*Exercise requirements*
Whenever a line in the listing contains "picture", copy that line.

*Supplied records*
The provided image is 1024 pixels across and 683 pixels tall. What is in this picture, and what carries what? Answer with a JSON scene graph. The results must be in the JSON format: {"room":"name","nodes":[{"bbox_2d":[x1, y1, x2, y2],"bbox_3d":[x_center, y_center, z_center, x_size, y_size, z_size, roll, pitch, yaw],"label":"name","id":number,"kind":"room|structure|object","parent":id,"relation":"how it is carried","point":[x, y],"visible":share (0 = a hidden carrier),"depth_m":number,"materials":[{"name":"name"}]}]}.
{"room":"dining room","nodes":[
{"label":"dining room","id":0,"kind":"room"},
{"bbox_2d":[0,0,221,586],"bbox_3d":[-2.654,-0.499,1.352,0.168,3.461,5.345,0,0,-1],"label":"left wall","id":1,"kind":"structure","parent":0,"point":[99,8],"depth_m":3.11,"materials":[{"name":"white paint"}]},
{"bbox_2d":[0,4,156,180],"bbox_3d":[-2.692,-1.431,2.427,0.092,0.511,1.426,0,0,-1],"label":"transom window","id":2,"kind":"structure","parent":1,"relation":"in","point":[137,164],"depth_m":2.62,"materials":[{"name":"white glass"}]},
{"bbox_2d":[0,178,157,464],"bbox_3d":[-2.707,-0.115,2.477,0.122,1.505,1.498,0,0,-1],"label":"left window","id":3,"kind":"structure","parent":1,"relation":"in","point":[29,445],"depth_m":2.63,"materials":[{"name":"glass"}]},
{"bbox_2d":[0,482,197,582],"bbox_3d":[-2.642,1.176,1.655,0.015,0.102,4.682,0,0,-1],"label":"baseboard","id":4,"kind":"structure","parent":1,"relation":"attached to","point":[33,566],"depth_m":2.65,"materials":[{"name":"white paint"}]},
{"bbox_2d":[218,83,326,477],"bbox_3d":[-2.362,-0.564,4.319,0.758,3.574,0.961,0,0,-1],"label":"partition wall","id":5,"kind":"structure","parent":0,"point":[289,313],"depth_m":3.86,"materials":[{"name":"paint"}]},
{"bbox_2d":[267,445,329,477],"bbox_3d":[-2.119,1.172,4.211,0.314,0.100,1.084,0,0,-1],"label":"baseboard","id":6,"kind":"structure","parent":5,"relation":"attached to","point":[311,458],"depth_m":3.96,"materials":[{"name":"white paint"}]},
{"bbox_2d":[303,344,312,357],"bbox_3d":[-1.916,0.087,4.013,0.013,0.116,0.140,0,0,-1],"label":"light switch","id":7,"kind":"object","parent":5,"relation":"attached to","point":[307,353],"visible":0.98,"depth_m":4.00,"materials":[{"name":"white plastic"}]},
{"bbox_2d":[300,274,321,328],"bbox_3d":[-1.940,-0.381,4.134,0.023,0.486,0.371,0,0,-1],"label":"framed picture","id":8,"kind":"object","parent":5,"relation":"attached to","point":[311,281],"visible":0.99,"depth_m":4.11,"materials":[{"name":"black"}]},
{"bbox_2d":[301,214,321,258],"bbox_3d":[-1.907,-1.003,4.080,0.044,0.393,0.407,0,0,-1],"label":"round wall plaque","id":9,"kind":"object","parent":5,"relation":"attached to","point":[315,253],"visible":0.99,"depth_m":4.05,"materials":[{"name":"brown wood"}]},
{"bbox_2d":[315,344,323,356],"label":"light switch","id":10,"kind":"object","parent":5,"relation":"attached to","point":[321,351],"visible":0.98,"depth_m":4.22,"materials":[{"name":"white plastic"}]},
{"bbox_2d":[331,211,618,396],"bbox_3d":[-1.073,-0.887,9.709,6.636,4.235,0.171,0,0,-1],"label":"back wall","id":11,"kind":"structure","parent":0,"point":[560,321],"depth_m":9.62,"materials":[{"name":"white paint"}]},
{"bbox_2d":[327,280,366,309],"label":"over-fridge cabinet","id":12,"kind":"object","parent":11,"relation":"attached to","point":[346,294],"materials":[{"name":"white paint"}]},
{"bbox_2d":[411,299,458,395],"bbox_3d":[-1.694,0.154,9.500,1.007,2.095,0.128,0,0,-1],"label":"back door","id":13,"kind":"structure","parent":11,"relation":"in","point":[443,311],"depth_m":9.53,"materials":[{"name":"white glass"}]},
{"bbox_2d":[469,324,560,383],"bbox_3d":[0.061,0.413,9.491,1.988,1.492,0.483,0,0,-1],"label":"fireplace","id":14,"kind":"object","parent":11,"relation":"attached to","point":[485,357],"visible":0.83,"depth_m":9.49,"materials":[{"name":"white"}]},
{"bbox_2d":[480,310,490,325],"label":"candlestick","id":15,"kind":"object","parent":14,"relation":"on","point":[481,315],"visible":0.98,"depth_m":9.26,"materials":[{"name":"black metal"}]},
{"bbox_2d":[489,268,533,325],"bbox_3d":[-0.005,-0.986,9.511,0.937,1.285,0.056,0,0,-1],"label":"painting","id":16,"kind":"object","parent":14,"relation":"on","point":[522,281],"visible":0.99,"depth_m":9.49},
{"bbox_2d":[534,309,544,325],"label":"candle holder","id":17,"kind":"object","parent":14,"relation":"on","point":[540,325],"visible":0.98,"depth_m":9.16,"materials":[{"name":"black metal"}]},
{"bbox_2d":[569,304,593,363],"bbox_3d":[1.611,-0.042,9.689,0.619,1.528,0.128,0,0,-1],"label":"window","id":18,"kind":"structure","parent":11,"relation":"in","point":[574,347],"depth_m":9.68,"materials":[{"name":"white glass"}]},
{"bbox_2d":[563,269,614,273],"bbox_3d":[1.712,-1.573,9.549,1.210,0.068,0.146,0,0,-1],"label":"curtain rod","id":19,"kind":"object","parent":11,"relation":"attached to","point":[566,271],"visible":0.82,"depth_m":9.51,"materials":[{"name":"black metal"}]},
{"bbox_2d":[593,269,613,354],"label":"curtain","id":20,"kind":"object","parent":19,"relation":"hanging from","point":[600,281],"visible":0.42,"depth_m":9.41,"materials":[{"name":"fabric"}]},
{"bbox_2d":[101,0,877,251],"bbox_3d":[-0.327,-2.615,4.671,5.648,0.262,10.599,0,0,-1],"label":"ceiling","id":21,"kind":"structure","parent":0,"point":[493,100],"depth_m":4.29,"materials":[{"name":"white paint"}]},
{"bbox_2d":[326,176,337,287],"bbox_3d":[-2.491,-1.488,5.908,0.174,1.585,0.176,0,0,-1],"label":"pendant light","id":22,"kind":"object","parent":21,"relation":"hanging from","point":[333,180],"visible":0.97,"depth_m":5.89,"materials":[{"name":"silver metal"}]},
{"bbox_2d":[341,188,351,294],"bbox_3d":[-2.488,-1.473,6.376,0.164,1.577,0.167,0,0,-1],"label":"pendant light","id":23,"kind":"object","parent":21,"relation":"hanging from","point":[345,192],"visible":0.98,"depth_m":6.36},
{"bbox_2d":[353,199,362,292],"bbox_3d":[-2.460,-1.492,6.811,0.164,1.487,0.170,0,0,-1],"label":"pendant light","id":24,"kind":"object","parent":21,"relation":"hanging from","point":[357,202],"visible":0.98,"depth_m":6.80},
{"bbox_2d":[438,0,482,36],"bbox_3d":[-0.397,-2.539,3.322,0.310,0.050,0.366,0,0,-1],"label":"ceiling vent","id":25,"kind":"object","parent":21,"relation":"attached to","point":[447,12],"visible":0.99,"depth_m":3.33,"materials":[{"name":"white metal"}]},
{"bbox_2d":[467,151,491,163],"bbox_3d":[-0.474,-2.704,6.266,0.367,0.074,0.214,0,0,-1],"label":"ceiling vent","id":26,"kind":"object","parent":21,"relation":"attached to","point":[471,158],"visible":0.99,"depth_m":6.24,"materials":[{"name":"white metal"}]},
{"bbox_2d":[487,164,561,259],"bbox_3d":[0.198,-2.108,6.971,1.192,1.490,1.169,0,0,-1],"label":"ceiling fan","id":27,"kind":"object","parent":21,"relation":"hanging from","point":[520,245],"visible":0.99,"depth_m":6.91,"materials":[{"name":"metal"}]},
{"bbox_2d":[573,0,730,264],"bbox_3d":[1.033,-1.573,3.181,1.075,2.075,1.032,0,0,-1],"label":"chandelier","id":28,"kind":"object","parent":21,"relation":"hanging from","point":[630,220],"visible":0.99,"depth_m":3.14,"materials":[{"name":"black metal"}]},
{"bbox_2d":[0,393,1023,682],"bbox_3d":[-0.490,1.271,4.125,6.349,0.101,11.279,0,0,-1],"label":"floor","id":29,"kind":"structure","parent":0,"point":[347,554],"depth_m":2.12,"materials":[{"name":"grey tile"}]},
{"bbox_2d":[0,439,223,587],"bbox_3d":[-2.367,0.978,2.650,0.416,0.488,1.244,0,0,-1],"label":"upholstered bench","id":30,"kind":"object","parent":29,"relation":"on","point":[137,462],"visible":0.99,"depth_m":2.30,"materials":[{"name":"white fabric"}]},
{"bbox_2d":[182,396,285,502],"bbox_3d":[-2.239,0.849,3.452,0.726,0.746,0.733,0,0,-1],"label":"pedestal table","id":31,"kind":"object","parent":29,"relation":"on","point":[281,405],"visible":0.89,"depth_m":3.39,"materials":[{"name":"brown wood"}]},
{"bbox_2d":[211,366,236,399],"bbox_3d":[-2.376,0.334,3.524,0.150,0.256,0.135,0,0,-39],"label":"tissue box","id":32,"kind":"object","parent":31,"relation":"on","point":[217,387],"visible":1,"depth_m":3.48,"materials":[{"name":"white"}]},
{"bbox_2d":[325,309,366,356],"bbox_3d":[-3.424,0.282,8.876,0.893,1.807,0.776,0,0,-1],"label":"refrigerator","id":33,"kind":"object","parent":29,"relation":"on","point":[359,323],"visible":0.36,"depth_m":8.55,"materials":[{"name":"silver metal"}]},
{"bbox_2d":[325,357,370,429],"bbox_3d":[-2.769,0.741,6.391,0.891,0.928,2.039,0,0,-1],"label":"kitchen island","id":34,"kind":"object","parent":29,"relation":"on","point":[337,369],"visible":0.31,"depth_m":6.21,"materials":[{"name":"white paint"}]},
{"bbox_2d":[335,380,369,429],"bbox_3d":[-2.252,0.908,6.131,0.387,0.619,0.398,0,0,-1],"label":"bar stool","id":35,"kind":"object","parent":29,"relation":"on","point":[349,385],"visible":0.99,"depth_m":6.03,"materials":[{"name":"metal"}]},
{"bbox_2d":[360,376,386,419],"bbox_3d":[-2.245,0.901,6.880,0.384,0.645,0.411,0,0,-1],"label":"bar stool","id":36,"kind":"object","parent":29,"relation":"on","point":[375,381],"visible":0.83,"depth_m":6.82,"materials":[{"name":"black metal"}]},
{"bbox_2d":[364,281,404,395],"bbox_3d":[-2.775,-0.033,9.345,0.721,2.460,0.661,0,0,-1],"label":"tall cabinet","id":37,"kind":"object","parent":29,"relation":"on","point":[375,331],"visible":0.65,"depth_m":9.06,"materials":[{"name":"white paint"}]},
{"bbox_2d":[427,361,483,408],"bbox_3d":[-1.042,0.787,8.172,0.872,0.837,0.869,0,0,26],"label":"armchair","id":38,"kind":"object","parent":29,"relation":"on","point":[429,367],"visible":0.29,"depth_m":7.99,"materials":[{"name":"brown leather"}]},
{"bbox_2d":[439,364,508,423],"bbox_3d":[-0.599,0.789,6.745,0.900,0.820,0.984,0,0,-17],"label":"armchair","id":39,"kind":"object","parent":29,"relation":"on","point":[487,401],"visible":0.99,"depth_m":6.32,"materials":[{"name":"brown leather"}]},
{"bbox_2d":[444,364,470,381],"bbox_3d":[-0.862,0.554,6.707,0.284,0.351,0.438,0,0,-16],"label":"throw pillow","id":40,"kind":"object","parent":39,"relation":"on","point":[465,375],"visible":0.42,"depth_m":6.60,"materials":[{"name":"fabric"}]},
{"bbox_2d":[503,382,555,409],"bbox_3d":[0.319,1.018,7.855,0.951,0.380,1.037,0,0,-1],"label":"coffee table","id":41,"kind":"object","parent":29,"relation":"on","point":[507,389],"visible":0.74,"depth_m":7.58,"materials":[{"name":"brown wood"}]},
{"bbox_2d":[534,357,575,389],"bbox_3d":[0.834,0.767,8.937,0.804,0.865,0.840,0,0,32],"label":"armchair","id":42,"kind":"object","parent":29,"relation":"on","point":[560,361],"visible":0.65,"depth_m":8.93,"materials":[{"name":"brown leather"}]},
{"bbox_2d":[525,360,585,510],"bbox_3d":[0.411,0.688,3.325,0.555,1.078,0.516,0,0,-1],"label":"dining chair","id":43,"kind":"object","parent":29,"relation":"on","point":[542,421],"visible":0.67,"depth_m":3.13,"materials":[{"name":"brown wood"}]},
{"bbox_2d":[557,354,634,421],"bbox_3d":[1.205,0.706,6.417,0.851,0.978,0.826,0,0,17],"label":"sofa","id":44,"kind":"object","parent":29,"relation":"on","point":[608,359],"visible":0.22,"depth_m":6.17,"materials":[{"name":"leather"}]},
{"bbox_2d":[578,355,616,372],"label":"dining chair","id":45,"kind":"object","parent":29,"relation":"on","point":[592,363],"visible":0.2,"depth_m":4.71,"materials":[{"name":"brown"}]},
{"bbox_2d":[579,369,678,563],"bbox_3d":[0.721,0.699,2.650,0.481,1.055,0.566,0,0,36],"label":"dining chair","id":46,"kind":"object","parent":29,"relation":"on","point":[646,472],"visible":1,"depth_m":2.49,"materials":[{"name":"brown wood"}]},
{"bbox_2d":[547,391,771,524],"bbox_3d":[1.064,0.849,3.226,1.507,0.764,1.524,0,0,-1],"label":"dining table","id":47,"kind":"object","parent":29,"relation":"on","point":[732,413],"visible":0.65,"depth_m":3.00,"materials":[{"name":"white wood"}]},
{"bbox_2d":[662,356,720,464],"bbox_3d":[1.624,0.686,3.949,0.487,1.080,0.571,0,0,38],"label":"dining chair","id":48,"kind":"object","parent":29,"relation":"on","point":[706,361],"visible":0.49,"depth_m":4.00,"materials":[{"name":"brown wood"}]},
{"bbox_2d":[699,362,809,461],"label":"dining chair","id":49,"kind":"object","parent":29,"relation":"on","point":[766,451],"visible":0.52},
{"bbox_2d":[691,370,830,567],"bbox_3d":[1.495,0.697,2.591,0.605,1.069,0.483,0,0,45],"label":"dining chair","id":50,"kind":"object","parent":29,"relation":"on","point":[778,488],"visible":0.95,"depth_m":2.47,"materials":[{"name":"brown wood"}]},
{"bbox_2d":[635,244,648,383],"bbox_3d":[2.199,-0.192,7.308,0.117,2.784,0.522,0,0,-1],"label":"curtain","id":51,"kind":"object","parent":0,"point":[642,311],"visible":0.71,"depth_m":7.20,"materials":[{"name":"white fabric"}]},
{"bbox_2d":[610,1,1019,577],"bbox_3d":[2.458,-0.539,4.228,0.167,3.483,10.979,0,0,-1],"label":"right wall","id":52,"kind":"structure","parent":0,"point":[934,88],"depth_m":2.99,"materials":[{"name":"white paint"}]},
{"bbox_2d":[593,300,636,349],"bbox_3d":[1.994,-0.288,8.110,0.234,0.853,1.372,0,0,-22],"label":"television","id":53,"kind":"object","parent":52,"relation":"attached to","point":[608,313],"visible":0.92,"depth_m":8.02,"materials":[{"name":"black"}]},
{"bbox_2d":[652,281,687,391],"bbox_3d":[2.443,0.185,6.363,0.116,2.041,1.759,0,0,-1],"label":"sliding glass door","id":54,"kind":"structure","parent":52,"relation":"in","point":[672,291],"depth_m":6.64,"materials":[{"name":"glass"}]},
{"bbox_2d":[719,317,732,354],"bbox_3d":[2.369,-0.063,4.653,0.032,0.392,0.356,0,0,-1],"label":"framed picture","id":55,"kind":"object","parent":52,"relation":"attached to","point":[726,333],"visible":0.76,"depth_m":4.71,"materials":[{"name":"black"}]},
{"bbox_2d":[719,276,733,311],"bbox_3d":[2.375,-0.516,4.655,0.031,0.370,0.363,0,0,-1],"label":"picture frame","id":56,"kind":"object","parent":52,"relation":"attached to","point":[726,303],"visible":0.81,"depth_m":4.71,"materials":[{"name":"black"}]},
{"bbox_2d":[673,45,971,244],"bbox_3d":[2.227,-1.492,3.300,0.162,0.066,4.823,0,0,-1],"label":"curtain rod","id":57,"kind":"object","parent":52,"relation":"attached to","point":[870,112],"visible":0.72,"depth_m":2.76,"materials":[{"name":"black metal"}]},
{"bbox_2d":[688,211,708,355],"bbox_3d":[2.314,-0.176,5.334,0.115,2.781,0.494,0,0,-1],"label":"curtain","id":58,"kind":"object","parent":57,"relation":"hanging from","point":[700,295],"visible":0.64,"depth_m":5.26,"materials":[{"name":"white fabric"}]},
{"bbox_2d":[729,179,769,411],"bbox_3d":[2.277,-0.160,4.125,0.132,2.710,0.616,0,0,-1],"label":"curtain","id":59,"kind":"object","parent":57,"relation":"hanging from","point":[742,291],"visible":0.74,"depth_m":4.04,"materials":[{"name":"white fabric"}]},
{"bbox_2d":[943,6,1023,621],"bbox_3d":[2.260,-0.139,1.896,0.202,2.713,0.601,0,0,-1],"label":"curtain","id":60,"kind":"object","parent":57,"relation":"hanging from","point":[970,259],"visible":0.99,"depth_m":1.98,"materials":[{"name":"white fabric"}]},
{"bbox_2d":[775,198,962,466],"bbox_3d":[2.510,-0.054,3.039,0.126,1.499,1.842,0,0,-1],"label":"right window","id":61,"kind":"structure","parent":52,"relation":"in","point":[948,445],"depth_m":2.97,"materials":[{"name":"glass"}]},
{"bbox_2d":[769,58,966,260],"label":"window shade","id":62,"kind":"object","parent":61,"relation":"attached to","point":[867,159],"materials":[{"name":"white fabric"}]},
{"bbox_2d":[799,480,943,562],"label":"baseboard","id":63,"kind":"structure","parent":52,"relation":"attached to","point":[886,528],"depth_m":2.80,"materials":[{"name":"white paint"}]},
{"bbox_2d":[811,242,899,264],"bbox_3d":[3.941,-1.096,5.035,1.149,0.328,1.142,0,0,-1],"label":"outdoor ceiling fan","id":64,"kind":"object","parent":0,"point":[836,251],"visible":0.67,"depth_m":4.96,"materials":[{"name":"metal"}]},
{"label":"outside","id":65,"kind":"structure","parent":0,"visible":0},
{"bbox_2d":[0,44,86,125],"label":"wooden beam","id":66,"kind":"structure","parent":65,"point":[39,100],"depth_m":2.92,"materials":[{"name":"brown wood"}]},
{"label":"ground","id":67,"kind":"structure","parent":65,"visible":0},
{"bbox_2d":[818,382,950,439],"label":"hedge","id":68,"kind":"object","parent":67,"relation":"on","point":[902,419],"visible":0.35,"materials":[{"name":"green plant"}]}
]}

*Solution to this exercise*
The provided image is 1024 pixels across and 683 pixels tall. What is in this picture, and what carries what? Answer with a JSON scene graph. The results must be in the JSON format: {"room":"name","nodes":[{"bbox_2d":[x1, y1, x2, y2],"bbox_3d":[x_center, y_center, z_center, x_size, y_size, z_size, roll, pitch, yaw],"label":"name","id":number,"kind":"room|structure|object","parent":id,"relation":"how it is carried","point":[x, y],"visible":share (0 = a hidden carrier),"depth_m":number,"materials":[{"name":"name"}]}]}.
{"bbox_2d":[300,274,321,328],"bbox_3d":[-1.940,-0.381,4.134,0.023,0.486,0.371,0,0,-1],"label":"framed picture","id":8,"kind":"object","parent":5,"relation":"attached to","point":[311,281],"visible":0.99,"depth_m":4.11,"materials":[{"name":"black"}]},
{"bbox_2d":[719,317,732,354],"bbox_3d":[2.369,-0.063,4.653,0.032,0.392,0.356,0,0,-1],"label":"framed picture","id":55,"kind":"object","parent":52,"relation":"attached to","point":[726,333],"visible":0.76,"depth_m":4.71,"materials":[{"name":"black"}]},
{"bbox_2d":[719,276,733,311],"bbox_3d":[2.375,-0.516,4.655,0.031,0.370,0.363,0,0,-1],"label":"picture frame","id":56,"kind":"object","parent":52,"relation":"attached to","point":[726,303],"visible":0.81,"depth_m":4.71,"materials":[{"name":"black"}]},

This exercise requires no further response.